Paulus Verschuur (1606–1667), was a Dutch mayor of Rotterdam, known today for his portrait by Frans Hals.

He was born in Rotterdam as the son of a textile merchant from Antwerp. He married Maria van Berckel in 1631, and three years later combined his business with that of his father-in-law. He served seven terms as burgomaster of Rotterdam and was also a director of the Dutch East India Company. It is unknown why Verschuur travelled to Haarlem to have his portrait made.
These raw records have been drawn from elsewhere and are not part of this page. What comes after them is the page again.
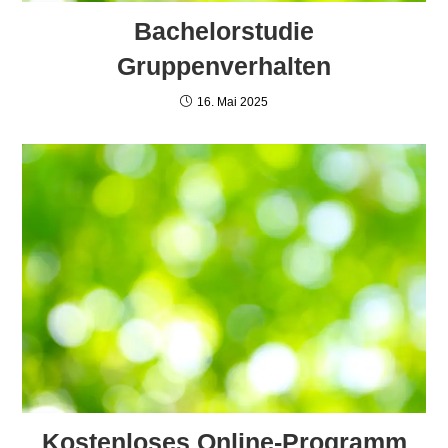
Bachelorstudie
Gruppenverhalten
16. Mai 2025
Kostenloses Online-Programm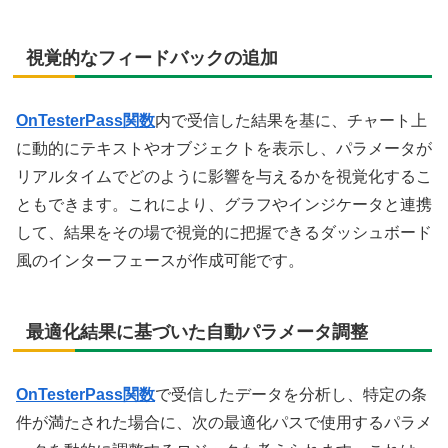
視覚的なフィードバックの追加
OnTesterPass関数
内で受信した結果を基に、チャート上
に動的にテキストやオブジェクトを表示し、パラメータが
リアルタイムでどのように影響を与えるかを視覚化するこ
ともできます。これにより、グラフやインジケータと連携
して、結果をその場で視覚的に把握できるダッシュボード
風のインターフェースが作成可能です。
最適化結果に基づいた自動パラメータ調整
OnTesterPass関数
で受信したデータを分析し、特定の条
件が満たされた場合に、次の最適化パスで使用するパラメ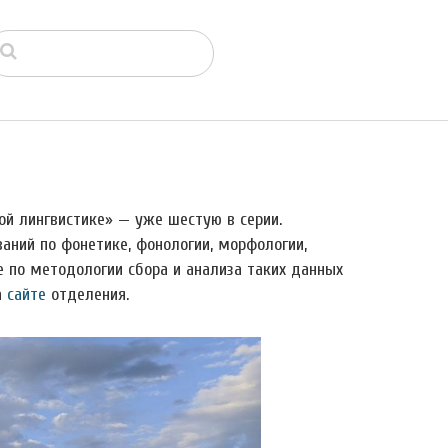
й лингвистике» — уже шестую в серии.
ний по фонетике, фонологии, морфологии,
же по методологии сбора и анализа таких данных
а
сайте
отделения.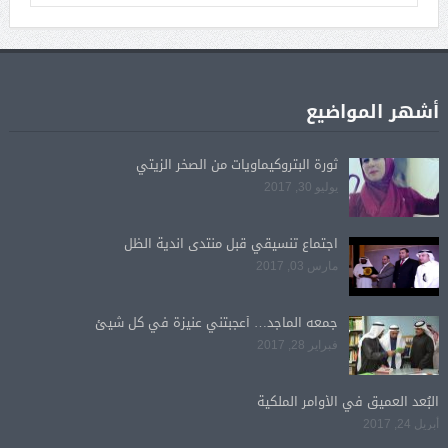
أشهر المواضيع
ثورة البتروكيماويات من الصخر الزيتي
يوليو 30, 2017
اجتماع تنسيقي قبل منتدى اندية الظل
مارس 03, 2017
جمعه الماجد… أعجبتني عنيزة في كل شيئ
فبراير 28, 2017
البُعد العميق في الأوامر الملكية
أبريل 24, 2017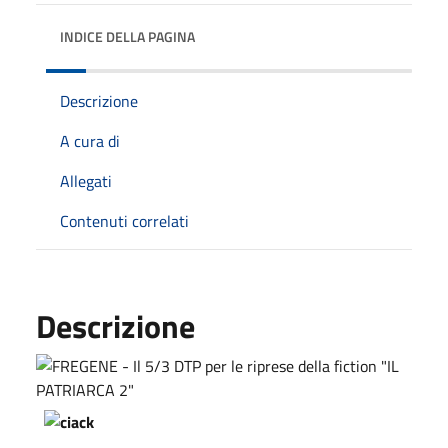
INDICE DELLA PAGINA
Descrizione
A cura di
Allegati
Contenuti correlati
Descrizione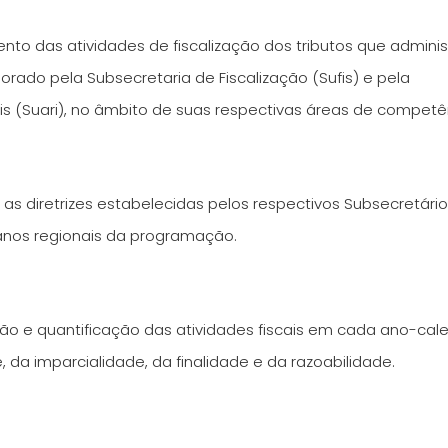
ento das atividades de fiscalização dos tributos que adminis
orado pela Subsecretaria de Fiscalização (Sufis) e pela
s (Suari), no âmbito de suas respectivas áreas de competê
as diretrizes estabelecidas pelos respectivos Subsecretário
anos regionais da programação.
ção e quantificação das atividades fiscais em cada ano-cal
, da imparcialidade, da finalidade e da razoabilidade.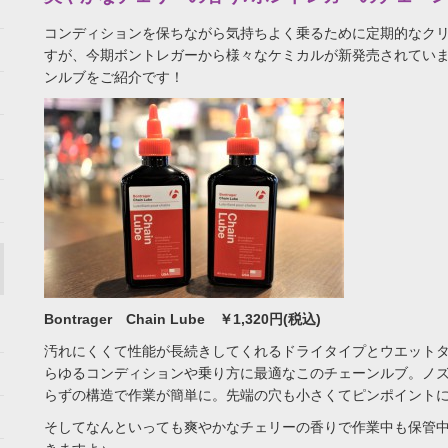
コンディションを保ちながら気持ちよく乗るために定期的なク
すが、今期ボントレガーから様々なケミカルが新発売されてい
ンルブをご紹介です！
Bontrager Chain Lube ￥1,320円(税込)
汚れにくくて性能が長続きしてくれるドライタイプとウエット
らゆるコンディションや乗り方に最適なこのチェーンルブ。ノ
らずの構造で作業が簡単に。先端の穴も小さくてピンポイント
そしてなんといっても爽やかなチェリーの香りで作業中も保管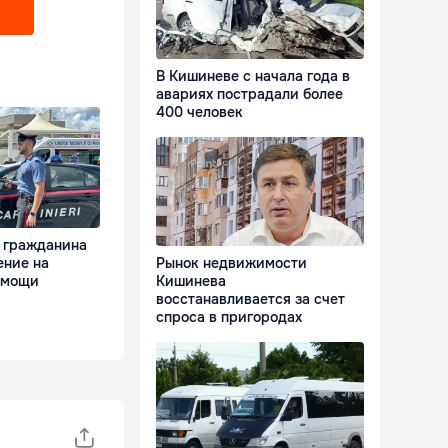
В Кишиневе с начала года в
авариях пострадали более
400 человек
 гражданина
Рынок недвижимости
ение на
Кишинева
омощи
восстанавливается за счет
спроса в пригородах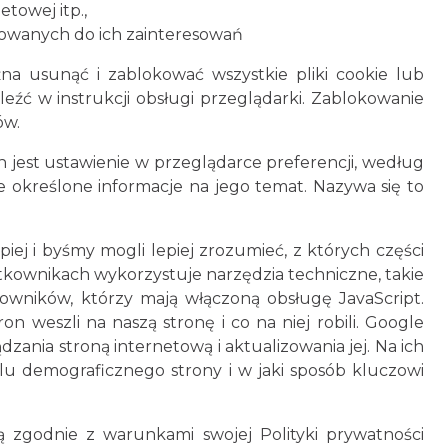
towej itp.,
sowanych do ich zainteresowań
 usunąć i zablokować wszystkie pliki cookie lub
eźć w instrukcji obsługi przeglądarki. Zablokowanie
ów.
h jest ustawienie w przeglądarce preferencji, według
 określone informacje na jego temat. Nazywa się to
iej i byśmy mogli lepiej zrozumieć, z których części
ytkownikach wykorzystuje narzędzia techniczne, takie
tkowników, którzy mają włączoną obsługę JavaScript.
on weszli na naszą stronę i co na niej robili. Google
ania stroną internetową i aktualizowania jej. Na ich
lu demograficznego strony i w jaki sposób kluczowi
 zgodnie z warunkami swojej Polityki prywatności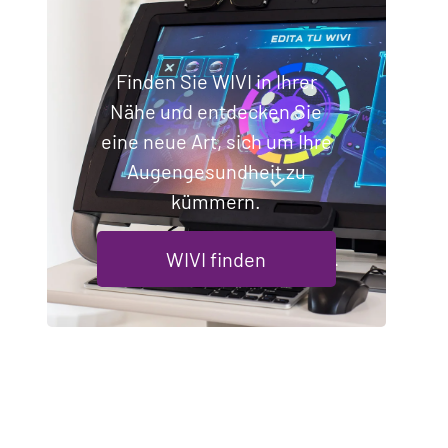
Finden Sie WIVI in Ihrer
Nähe und entdecken Sie
eine neue Art, sich um Ihre
Augengesundheit zu
kümmern.
WIVI finden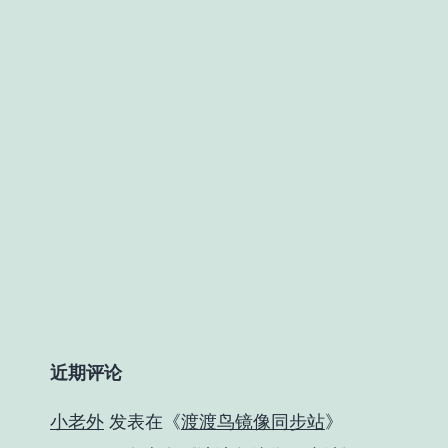
近期评论
小老外
发表在《
渡渡鸟镜像同步站
》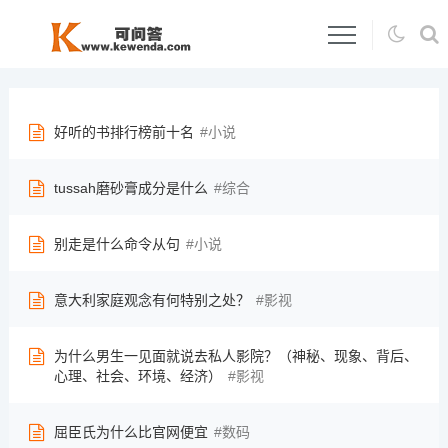
好听的书排行榜前十名
小说
tussah磨砂膏成分是什么
综合
别走是什么命令从句
小说
意大利家庭观念有何特别之处？
影视
为什么男生一见面就说去私人影院？（神秘、现象、背后、
心理、社会、环境、经济）
影视
屈臣氏为什么比官网便宜
数码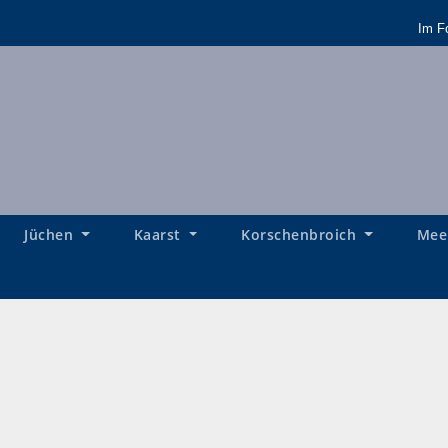
Im F
Jüchen
Kaarst
Korschenbroich
Mee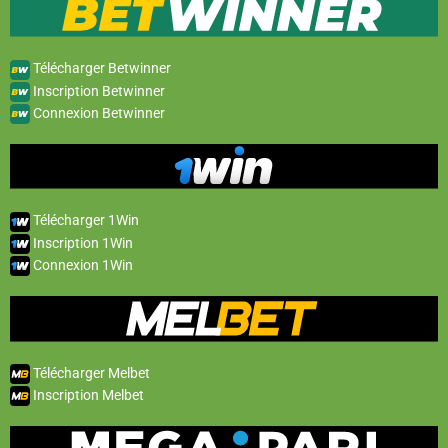
Télécharger Betwinner
Inscription Betwinner
Connexion Betwinner
Télécharger 1Win
Inscription 1Win
Connexion 1Win
Télécharger Melbet
Inscription Melbet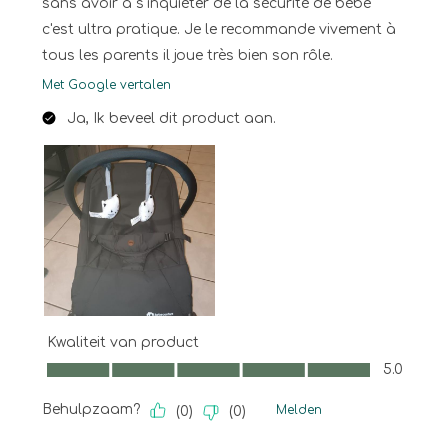
sans avoir à s'inquiéter de la sécurité de bébé
c'est ultra pratique. Je le recommande vivement à
tous les parents il joue très bien son rôle.
Met Google vertalen
Ja, Ik beveel dit product aan.
Kwaliteit van product
Kwaliteit van product, 5.0 van 5
5.0
Behulpzaam?
Melden
(
0
)
(
0
)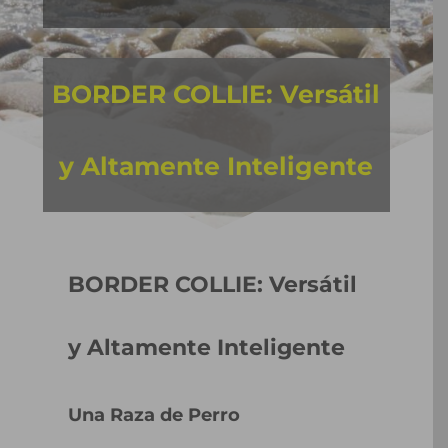
BORDER COLLIE: Versátil
y Altamente Inteligente
BORDER COLLIE: Versátil
y Altamente Inteligente
Una Raza de Perro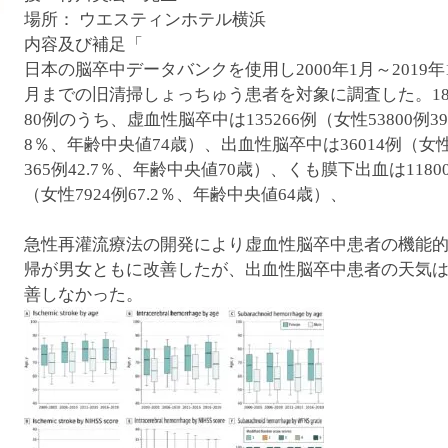
腹ペコウォーキング
場所： ウエスティンホテル横浜
内容及び補足「
日本の脳卒中データバンクを使用し2000年1月～2019年
月までの旧清掃しょっちゅう患者を対象に調査した。18
80例のうち、虚血性脳卒中は135266例（女性53800例39
8％、年齢中央値74歳）、出血性脳卒中は36014例（女性
365例42.7％、年齢中央値70歳）、くも膜下出血は1180
（女性7924例67.2％、年齢中央値64歳）、
急性再灌流療法の開発により虚血性脳卒中患者の機能
帰が男女ともに改善したが、出血性脳卒中患者の天気
善しなかった。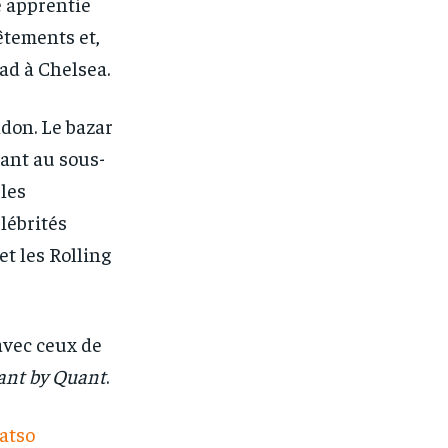
 apprentie
êtements et,
ad à Chelsea.
don. Le bazar
rant au sous-
 les
élébrités
et les Rolling
avec ceux de
nt by Quant
.
yatso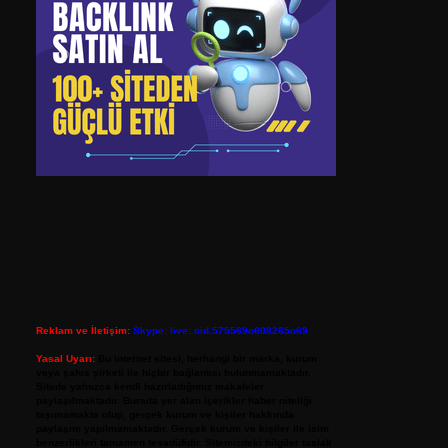
Reklam ve İletişim:
Skype: live:.cid.575569c608265c69
Yasal Uyarı:
Bu internet sitesi, herhangi bir marka, kurum
veya şahıs şirketi ile hiçbir bağlantısı bulunmamaktadır.
Sitede yalnızca kendi hazırladığımız makaleler
paylaşılmaktadır. Burada yer alan içerikler haber niteliği
taşımamakta olup, gerçek kurum ve kişiler hakkında
paylaşım yapılmamaktadır. Gerçek kurum ve kişiler ile isim
benzerlikleri tamamen tesadüfidir. Sitemizdeki bilgiler taslak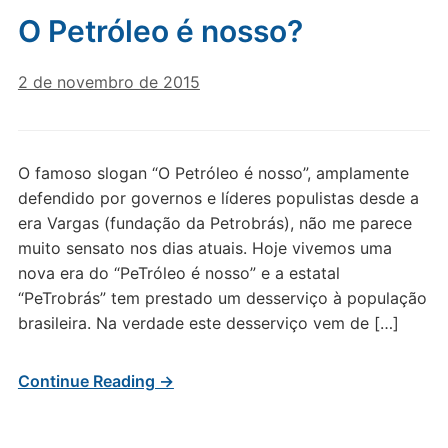
O Petróleo é nosso?
2 de novembro de 2015
O famoso slogan “O Petróleo é nosso”, amplamente
defendido por governos e líderes populistas desde a
era Vargas (fundação da Petrobrás), não me parece
muito sensato nos dias atuais. Hoje vivemos uma
nova era do “PeTróleo é nosso” e a estatal
“PeTrobrás” tem prestado um desserviço à população
brasileira. Na verdade este desserviço vem de […]
Continue Reading →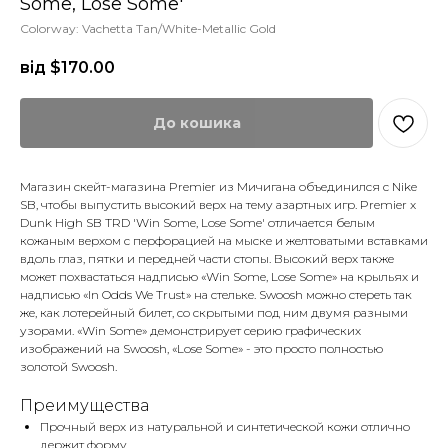
Some, Lose Some'
Colorway: Vachetta Tan/White-Metallic Gold
від $
170.00
До кошика
Магазин скейт-магазина Premier из Мичигана объединился с Nike
SB, чтобы выпустить высокий верх на тему азартных игр. Premier x
Dunk High SB TRD 'Win Some, Lose Some' отличается белым
кожаным верхом с перфорацией на мыске и желтоватыми вставками
вдоль глаз, пятки и передней части стопы. Высокий верх также
может похвастаться надписью «Win Some, Lose Some» на крыльях и
надписью «In Odds We Trust» на стельке. Swoosh можно стереть так
же, как лотерейный билет, со скрытыми под ним двумя разными
узорами. «Win Some» демонстрирует серию графических
изображений на Swoosh, «Lose Some» - это просто полностью
золотой Swoosh.
Преимущества
Прочный верх из натуральной и синтетической кожи отлично
держит форму.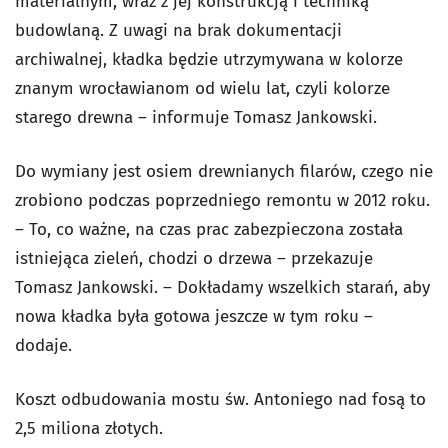
materialnym, wraz z jej konstrukcją i techniką
budowlaną. Z uwagi na brak dokumentacji
archiwalnej, kładka będzie utrzymywana w kolorze
znanym wrocławianom od wielu lat, czyli kolorze
starego drewna – informuje Tomasz Jankowski.
Do wymiany jest osiem drewnianych filarów, czego nie
zrobiono podczas poprzedniego remontu w 2012 roku.
– To, co ważne, na czas prac zabezpieczona została
istniejąca zieleń, chodzi o drzewa – przekazuje
Tomasz Jankowski. – Dokładamy wszelkich starań, aby
nowa kładka była gotowa jeszcze w tym roku –
dodaje.
Koszt odbudowania mostu św. Antoniego nad fosą to
2,5 miliona złotych.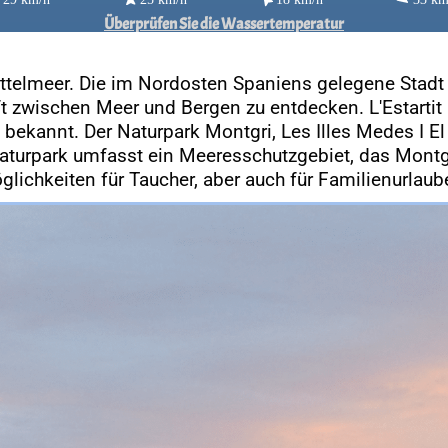
Überprüfen Sie die Wassertemperatur
Mittelmeer. Die im Nordosten Spaniens gelegene Stadt
t zwischen Meer und Bergen zu entdecken. L'Estartit i
ekannt. Der Naturpark Montgri, Les Illes Medes I El 
 Naturpark umfasst ein Meeresschutzgebiet, das Mont
Möglichkeiten für Taucher, aber auch für Familienurlaub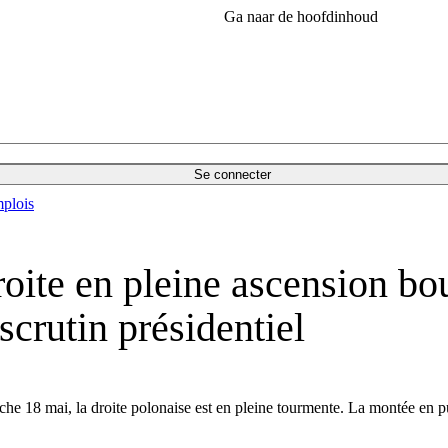
Ga naar de hoofdinhoud
Se connecter
plois
ite en pleine ascension bou
 scrutin présidentiel
nche 18 mai, la droite polonaise est en pleine tourmente. La montée en 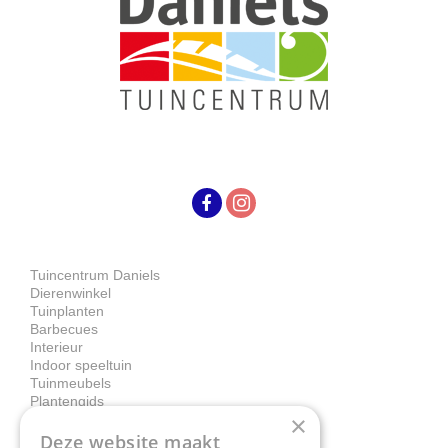
Tuincentrum Daniels
Dierenwinkel
Tuinplanten
Barbecues
Interieur
Indoor speeltuin
Tuinmeubels
Plantengids
×
Deze website maakt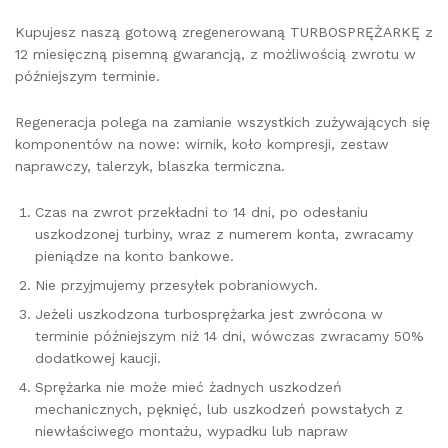
Kupujesz naszą gotową zregenerowaną TURBOSPRĘŻARKĘ z
12 miesięczną pisemną gwarancją, z możliwością zwrotu w
późniejszym terminie.
Regeneracja polega na zamianie wszystkich zużywających się
komponentów na nowe: wirnik, koło kompresji, zestaw
naprawczy, talerzyk, blaszka termiczna.
Czas na zwrot przekładni to 14 dni, po odesłaniu
uszkodzonej turbiny, wraz z numerem konta, zwracamy
pieniądze na konto bankowe.
Nie przyjmujemy przesyłek pobraniowych.
Jeżeli uszkodzona turbosprężarka jest zwrócona w
terminie późniejszym niż 14 dni, wówczas zwracamy 50%
dodatkowej kaucji.
Sprężarka nie może mieć żadnych uszkodzeń
mechanicznych, pęknięć, lub uszkodzeń powstałych z
niewłaściwego montażu, wypadku lub napraw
In 1910 Hofstede de Groot documented this portrait with the following description: "Portrait of a Man M. 136.
He stands, seen almost to the knees. He is turned three-quarters right, and looks at the spectator. He rests his right hand on his hip. His left arm is enveloped in his cloak; in the gloved left hand is his right-hand glove. He wears a black coat and cloak, a close-fitting lace collar, and a black felt hat. Signed with the monogram, and inscribed on the right, "AETAT SVAE 37. AN 1643"; canvas, 46 inches by 35 inches or 27 1/2 inches, according to the Bosch sale catalogue. Etched by J. Klaus. Exhibited at the Hudson-Fulton Celebration, Metropolitan Museum, New
York, 1909, No. 35. Sale. Ad. Jos. Bosch, Vienna, April 28, 1885, No. 20 (14,010 florins, Kaiser).
In the collection of Mrs. Collis P. Huntington, New York."

The sitter of this painting was only identified in 1954 after discovery of a copy made in 1700 by Pieter van der Werff for the Rotterdam chamber of the East India Company.